The relevant parts of the task description go as follows (translated from its original language):
Matte and Ida are playing a game of money. Matte has $a$ coins and Ida has $b$ coins in the start. Each turn, Matte wins one coin from Ida at a probability of $p$, or else he loses a coin to Ida with a probability of $q = 1 - p$, where $0 < p < 1$. The game is over when one of the two have won all of the money. We are looking for the probability that Matte wins all of the coins and thus the game.
Let $A_k$ be the probability that Matte wins the game when he has $k$ coins. Then $A_0 = 0$ and $A_{a+b} = 1$ and we want to find $A_a$. You can also see that $A_k$ fulfils the recursive relation $A_k = p * A_{k+1} + q * A_{k-1}$, if $1 ≤ k < a + b$ since if Matte eventually wins the game he must either have $k+1$ coins (with a probability of $p$) or $k - 1$ coins (with a probability of $q$) in the round after he had $k$ coins.
Now my question is, later in the text (omitted here for brevity) it is claimed that $A_1 = p * A_2$ as $A_0 = 0$.
This is not clear to me at all. Why does this relation hold in the given context?

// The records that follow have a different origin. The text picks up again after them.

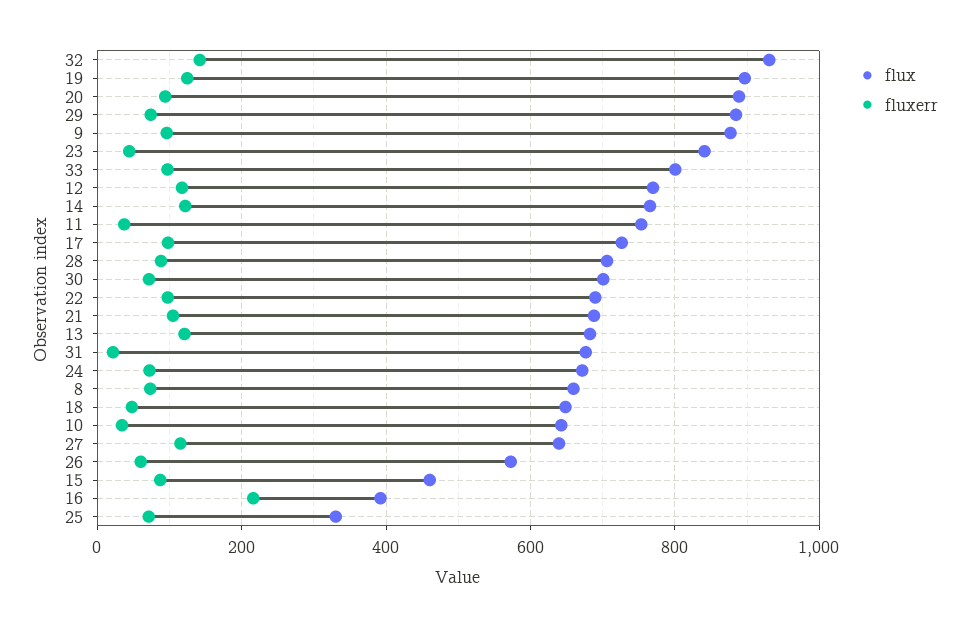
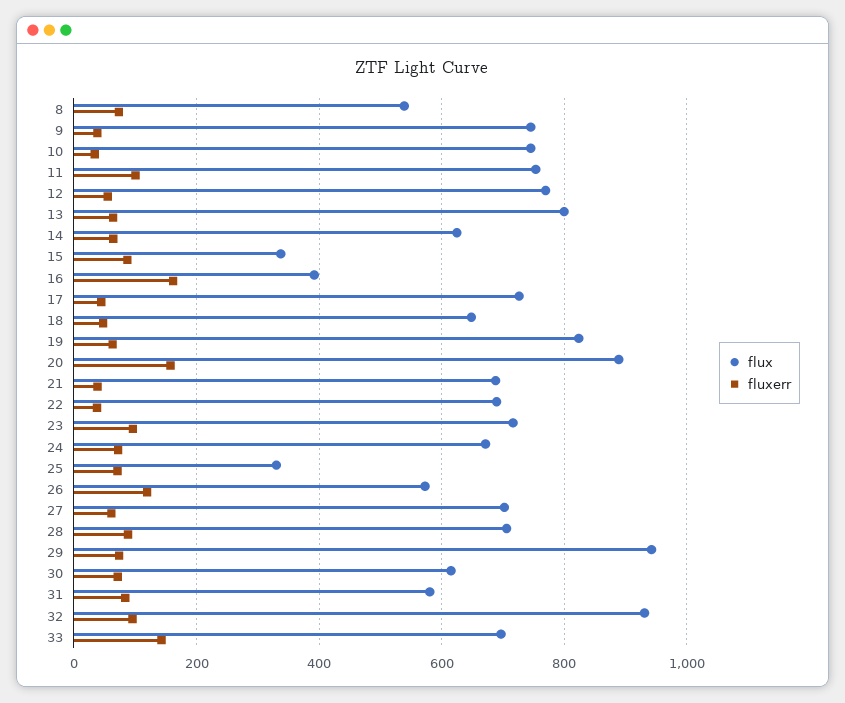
fluxerr, 32: 140 -> 100
flux, 19: 900 -> 820
fluxerr, 19: 120 -> 60
fluxerr, 20: 100 -> 160
flux, 29: 880 -> 940
flux, 9: 880 -> 740
fluxerr, 9: 100 -> 40
flux, 23: 840 -> 720
fluxerr, 23: 40 -> 100
flux, 33: 800 -> 700
fluxerr, 33: 100 -> 140
fluxerr, 12: 120 -> 60
flux, 14: 760 -> 620
fluxerr, 14: 120 -> 60
fluxerr, 11: 40 -> 100
fluxerr, 17: 100 -> 40
flux, 30: 700 -> 620
fluxerr, 22: 100 -> 40
fluxerr, 21: 100 -> 40
flux, 13: 680 -> 800
fluxerr, 13: 120 -> 60
flux, 31: 680 -> 580
fluxerr, 31: 20 -> 80
flux, 8: 660 -> 540
flux, 10: 640 -> 740
flux, 27: 640 -> 700
fluxerr, 27: 120 -> 60
fluxerr, 26: 60 -> 120
flux, 15: 460 -> 340
fluxerr, 16: 220 -> 160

There are 2 ways to look at this :
[[1]] Elaborating what @J.W.Tanner has rightly indicated , nearly 14 hours ago : We have the recursive relation $A_k=p×A_{k+1}+q×A_{k-1}$ , where we can plug-in $k=1$ & use $A_0=0$ , to get $A_1$ in terms of $A_2$.
We will get $A_1=p×A_{1+1}+q×A_{1-1}=p×A_2+q×A_0=p×A_2$
[[2]] Alternately : Probability of winning with 1 Coin ( $A_1$ ) involves winning 1 more Coin ( $p$ ) & then winning the game with those 2 Coins ( $A_2$ ) ; there is no other way to win the game because losing a Coin here is losing the last Coin , which will lose the game too.
In other words , $A_1=p×A_2$
Both ways give Same Conclusion.